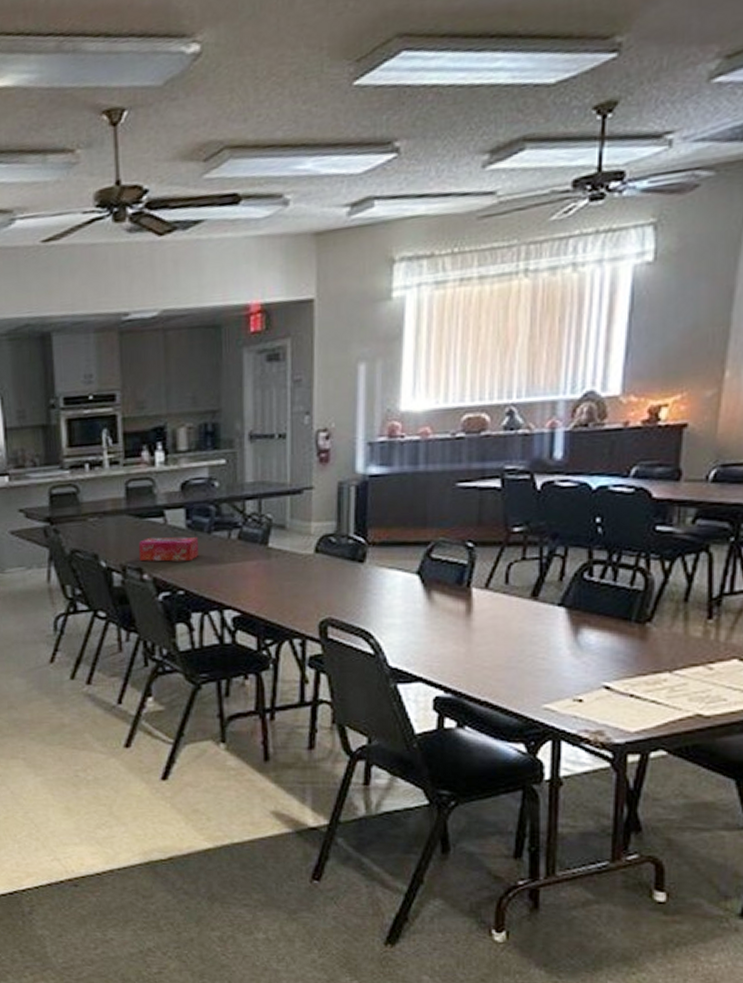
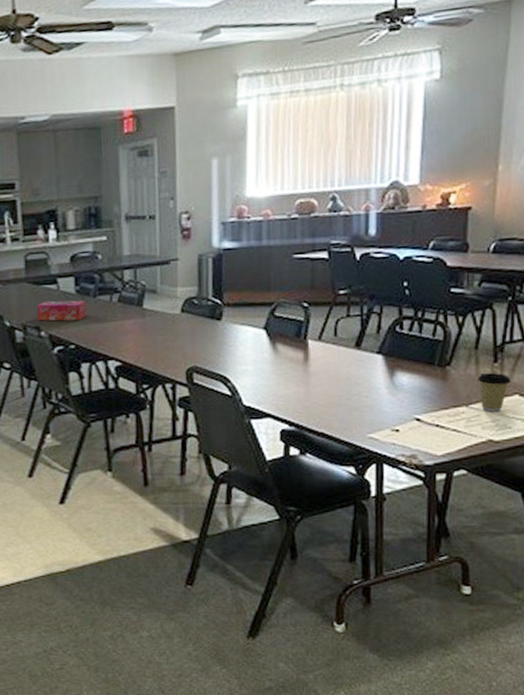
coffee cup: none [686,631,729,680] -> present [478,372,511,412]

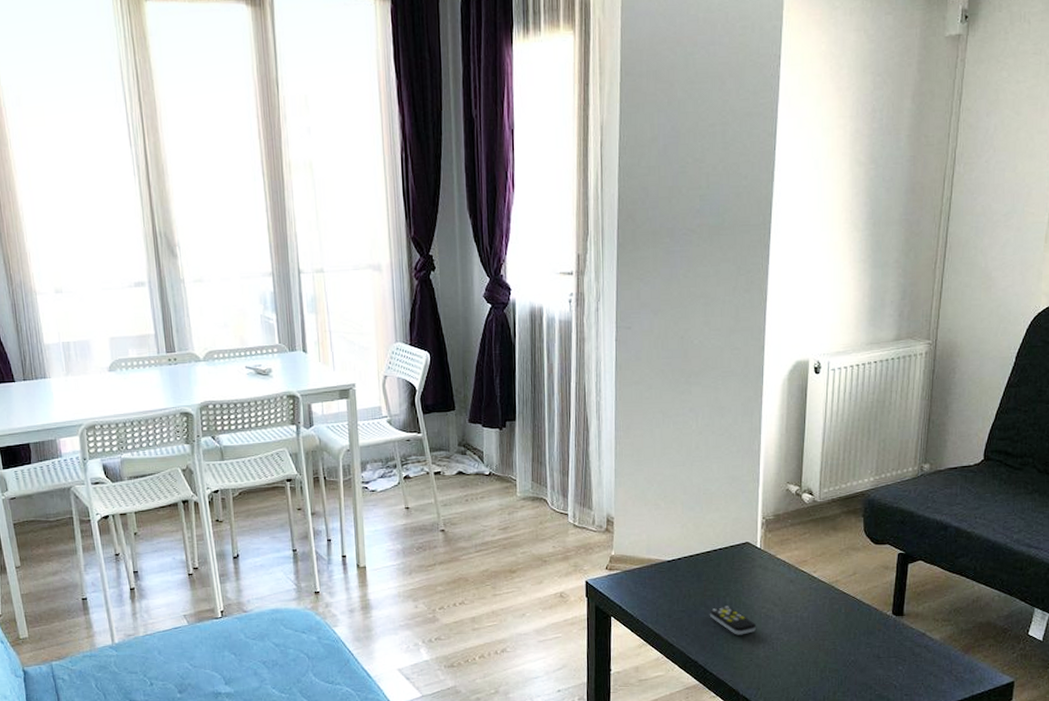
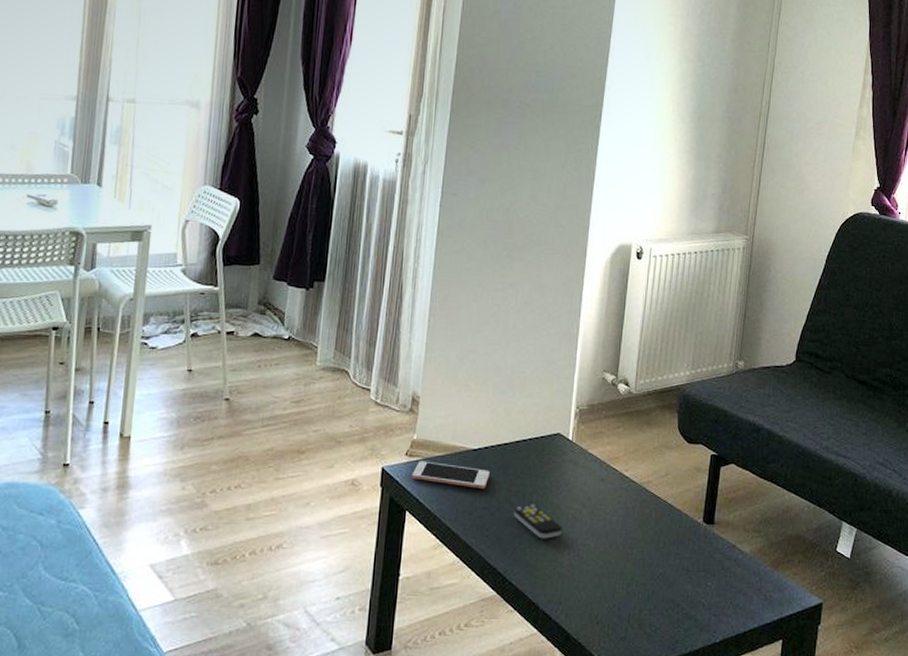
cell phone: none [614,573,685,595] -> present [412,461,490,489]

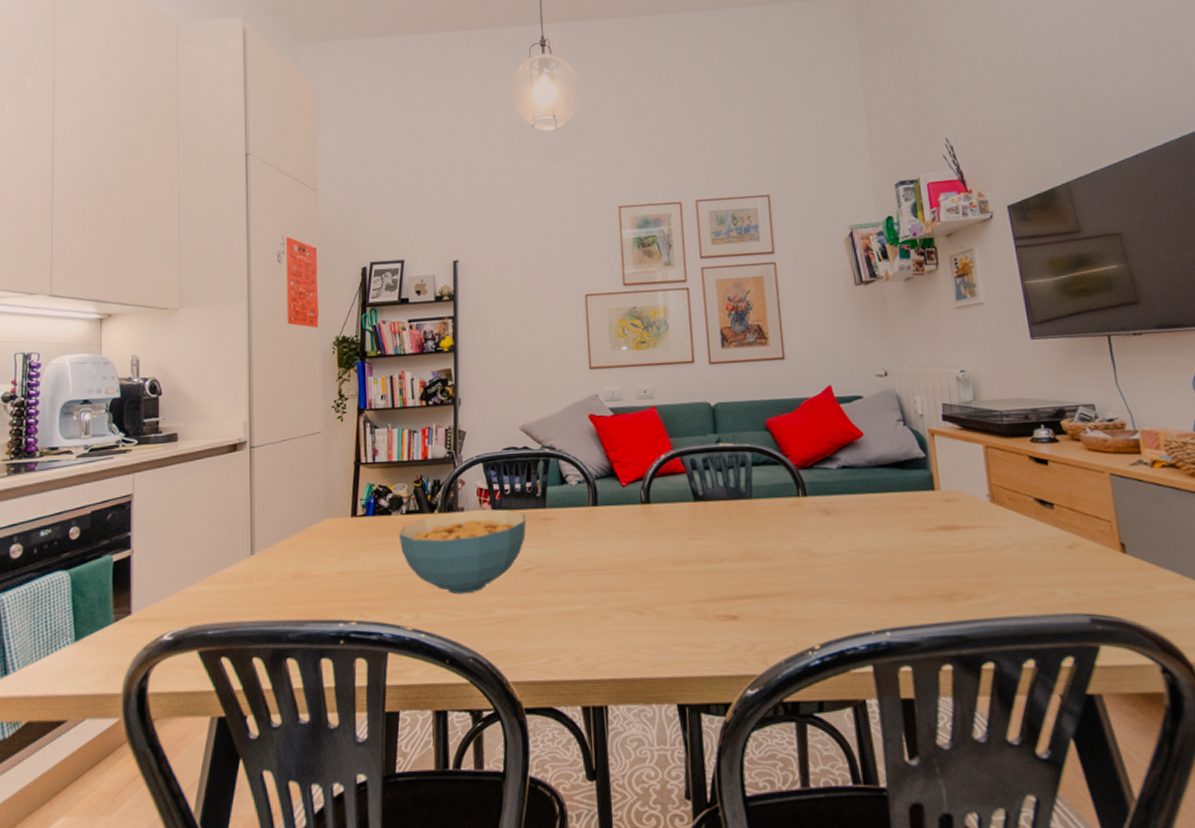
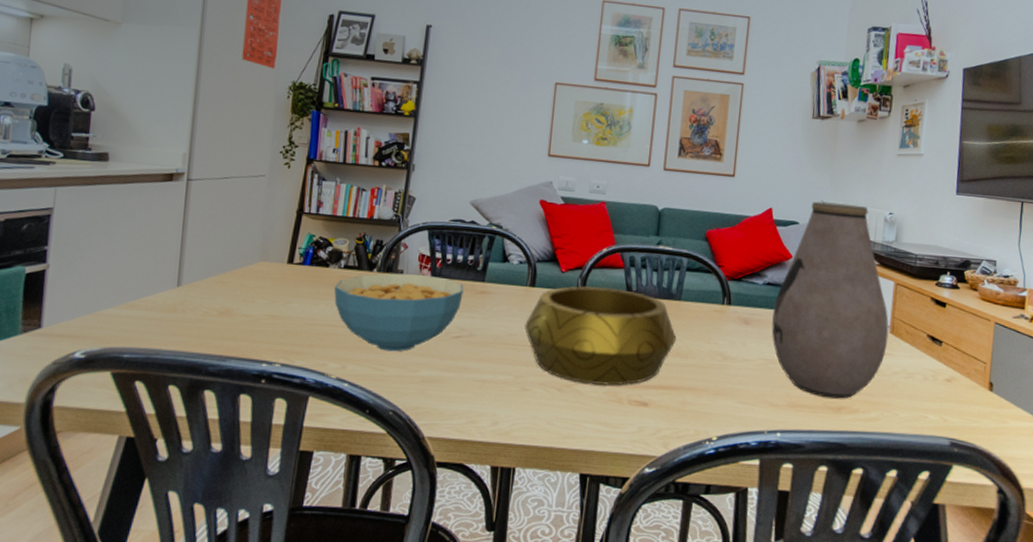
decorative bowl: none [593,495,756,603] -> present [524,286,677,386]
vase: none [854,367,991,585] -> present [771,201,889,399]

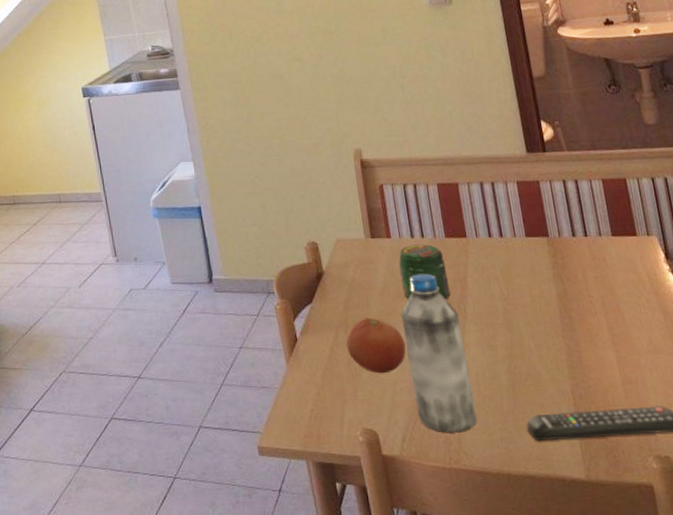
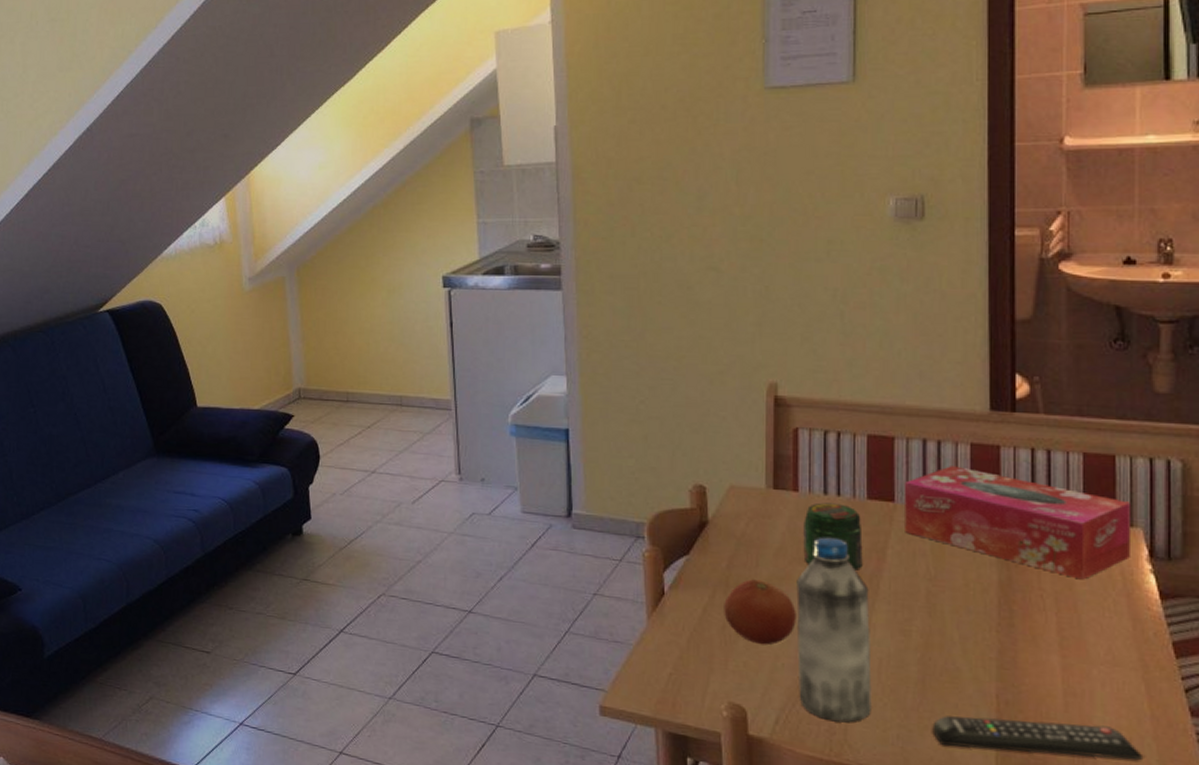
tissue box: none [471,202,652,285] -> present [903,466,1132,580]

------------------------------------

Print exactly the lines between the line containing "vase: none [854,367,991,585]" and the last line of the entries above, including both, and nothing besides; skip the pictures.

**Task response:**
vase: none [854,367,991,585] -> present [771,201,889,399]

tissue box: none [471,202,652,285] -> present [903,466,1132,580]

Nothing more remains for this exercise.